Hans Hillmann (1925 – 2014) est un illustrateur allemand réputé pour ses affiches de films d’une modernité radicale. En 1974, il décide de réaliser son propre film… sous forme graphique.
Papier tue-mouches est une nouvelle de Dashiell Hammett qui voit un enquêteur confronté à la disparition d’une fille de bonne famille qui aime les voyous.
Hillmann a choisi de réaliser des illustrations pleines pages en grisaille avec un texte succinct en légende ce qui donne une narration onirique traversée par des moments de violence suspendue et de déambulations silencieuses.
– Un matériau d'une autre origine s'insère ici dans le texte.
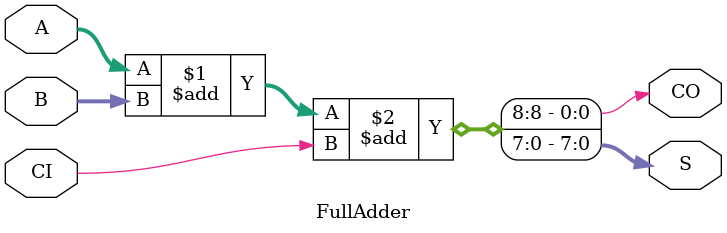
<source format=v>
/**
	文件说明：各种加法器
	输入：N位加数，N位被加数（，1位进位输入）
	输出：N位和，1位进位输出
	@Author: Johnson Liu (JourneyBean)
	@Date: 2020/5/6
*/

module HalfAdder_1b ( A, B, S, CO );

	input			A, B;
	output			S, CO;
	
	assign {CO, S} = A + B;
	
endmodule

module FullAdder_1b ( A, B, CI, S, CO );

	input			A, B, CI;
	output			S, CO;
	
	assign {CO, S} = A + B + CI;
	
endmodule

module HalfAdder_4b ( A, B, S, CO );

	input	[3:0]	A, B;
	output	[3:0]	S;
	output			CO;
	
	wire	[2:0]	C;
	
	HalfAdder_1b a0 ( .A(A[0]), .B(B[0]),            .S(S[0]), .CO(C[0]) );
	FullAdder_1b a1 ( .A(A[1]), .B(B[1]), .CI(C[0]), .S(S[1]), .CO(C[1]) );
	FullAdder_1b a2 ( .A(A[2]), .B(B[2]), .CI(C[1]), .S(S[2]), .CO(C[2]) );
	FullAdder_1b a7 ( .A(A[3]), .B(B[3]), .CI(C[2]), .S(S[3]), .CO(CO) );

endmodule

module HalfAdder

	# ( parameter N=8 )

(
	input	wire	[N-1:0]	A, B,
	output	wire	[N-1:0]	S,
	output	wire			CO
);

	assign {CO, S} = A + B;

endmodule

module FullAdder

	# ( parameter N=8 )

(
	input	wire	[N-1:0]	A, B,
	input	wire			CI,
	output	wire	[N-1:0]	S,
	output	wire			CO
);

	assign {CO, S} = A + B + CI;

endmodule
</source>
C’est vraiment un livre étonnant au graphisme très détaillé au niveau du décor avec des éléments étranges qui m’a rappelé le travail de Nicole Claveloux par exemple. Il y a une table surchargée qui bouffe la place et j’ignore quelle signification elle peut avoir. Hillmann cherche des atmosphères, détourne des photos, rend irréalistes des décors recomposés.
La préface est signée Art Spiegelman qui pose des questions intéressantes notamment sur la définition actuelle de ce que l’on appelle désormais un « roman graphique » avec une phrase étonnante : « bien que ce ne soit pas une bande dessinée, c’est bien un roman graphique » (évidemment, Hillmann n’a jamais pensé faire de la BD et le roman graphique n’existait pas). Sur le moment, j’ai hurlé (dans la librairie, j’étais tombé sur la sentence en feuilletant le livre). Mais il n’a pas tort. Le roman graphique est devenu un concept flou qui permet aux éditeurs de caser tout et n’importe quoi du moment qu’il y a un semblant de narration mélangeant texte écrit et images. On se retrouve avec une définition qui me dérange un peu où la bande dessinée ne serait plus qu’un sous-genre du roman graphique. Ça me dérange parce que j’aime la bande dessinée dans sa forme historique qui a montré son efficacité et sa puissance narrative. En faire un sous-genre ressemble en plus à une énième tentative d’en atténuer l’intérêt aux yeux d’une classe intellectuelle qui ne l’a jamais comprise ni admise, incapable de la placer dans une vision de l’Évolution de l’Art – un concept que je trouve suspect par ailleurs.
Hillman publie l’ouvrage en 1982 et, étonnamment, il ne semble avoir eu aucun écho en France alors qu’on l’aurait très bien vu publié par les Humanoïdes Associés de l’époque. L’édition proposée ici par La Table Ronde est très soignée et on retrouve la nouvelle originale à la fin. En fait, la faiblesse du bouquin c’est peut-être l’histoire qui ne casse pas trois pattes à un canard, mélange assez étrange de polar noir et d’énigme à la Agatha Christie et dont l’intérêt tient surtout à la galerie de personnages.
Très impressionnant.Pour le coup,passé un hurlement(c’est fou le nombre de romans graphiques qui nous tombent dessus),je vais encore passer de longs instants devant ces pages vertigineuses:il y a bien une autre histoire qui se dissimule là,distillant dans la lumière,dans une ligne comme des réponses au court roman.Êst-il l’auteur-probable-de la maquette?Hammett,comme Chandler,récemment traduit de nouveau,n’a t’il pas longtemps été trahi,coupé..?
Il faut en effet accepter de se perdre dans les images, ce qui n’est pas très naturel en BD. La maquette, elle est simple : une page/une illustration.
Je n’ai encore rien lu de Hammett (à part cette nouvelle du coup) alors que j’ai tout lu Chandler. Il faudra peut-être que je jette un œil sur les nouvelles traductions.
Vieux concept que le roman graphique , 1969 Poème-bulle de Dino Buzzati .
Spiegelman cite God’s Man de Lyn Ward (1929).